Unfortunately, the biggest reason for not receiving mental health treatment is cost barriers. This is a devastating reality, but even if this is the case, I urge you to still try because you don’t know what options might be available until you look. Most people don’t seek help because they don’t know where to go or they don’t have enough time. But I encourage you to reach out to Student Health and Wellness (SHAW), talk to your doctor, check out the Virtual Care Group or send me an e-mail. This is worth figuring out, I promise. 

I fear that time is the single biggest reason Grinnellians don’t get help. It was for me. How could I possibly fit therapy into my schedule? And taking time off from school to go to treatment didn’t feel like an option. I didn’t want to put my life on hold. I didn’t want to miss out. I learned that by not taking time off to heal and get the tools that I needed, I missed a lot more. If you aren’t in therapy, go to SHAW. If you are, talk to your therapist about other options.
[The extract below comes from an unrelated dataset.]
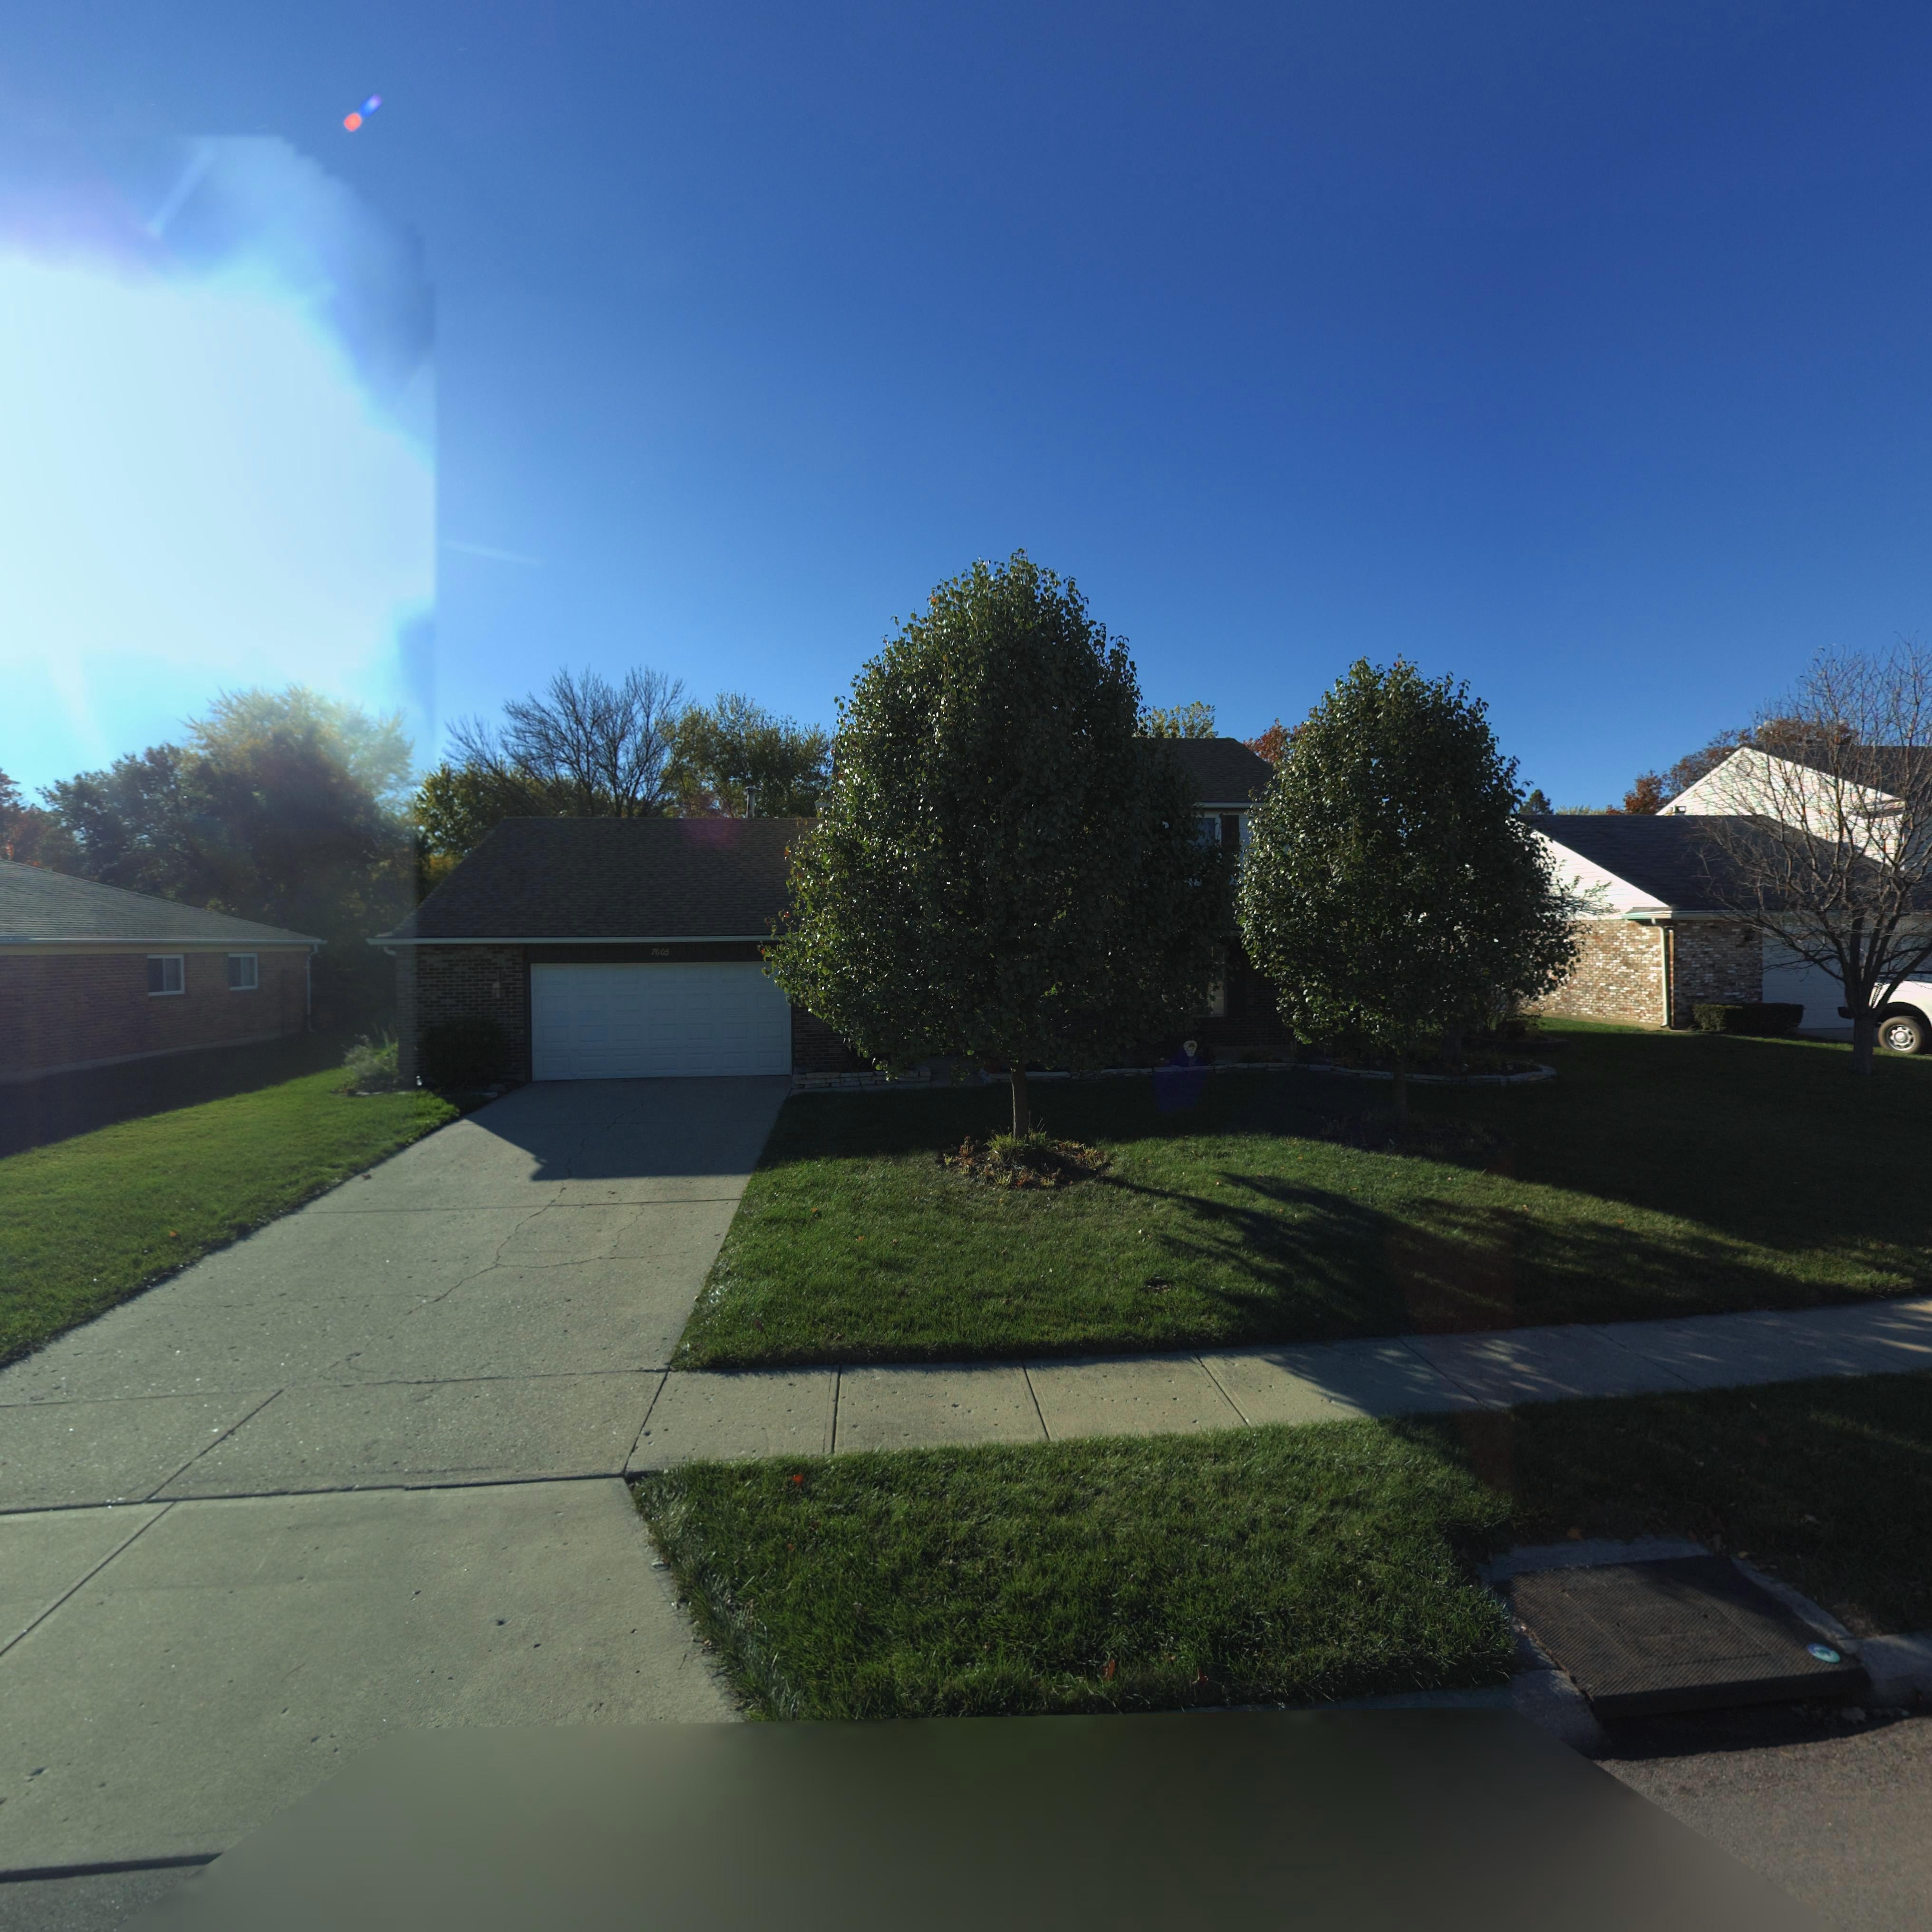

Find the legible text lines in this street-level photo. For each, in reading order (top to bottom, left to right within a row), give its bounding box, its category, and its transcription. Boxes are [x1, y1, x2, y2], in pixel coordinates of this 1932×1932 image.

[651, 947, 670, 956] StreetNumber: 7005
Your mental health must take priority. I promise you that you will not be able to cure cancer or solve world hunger, or do any of the other things Grinnellians do, if you are deeply depressed. Living with mental illness causes us to miss out on laughs and smiles and connection and joy on a daily basis. You deserve all of these things, so please, do what you need to take care of you. And if that means taking time off, then do it. Taking time off doesn’t always mean going to residential treatment (although for some it might and there is no shame in that), but it might mean dropping an activity or a class so that you have time to go to therapy or go to support groups. 

Often, we are so afraid of missing out, but that only results in us only half living the moments we do have. Missing small moments now will ensure that we have more rich, full, beautiful moments. Don’t settle for a life half-lived in the confines of your mental illness. Take the time you need now.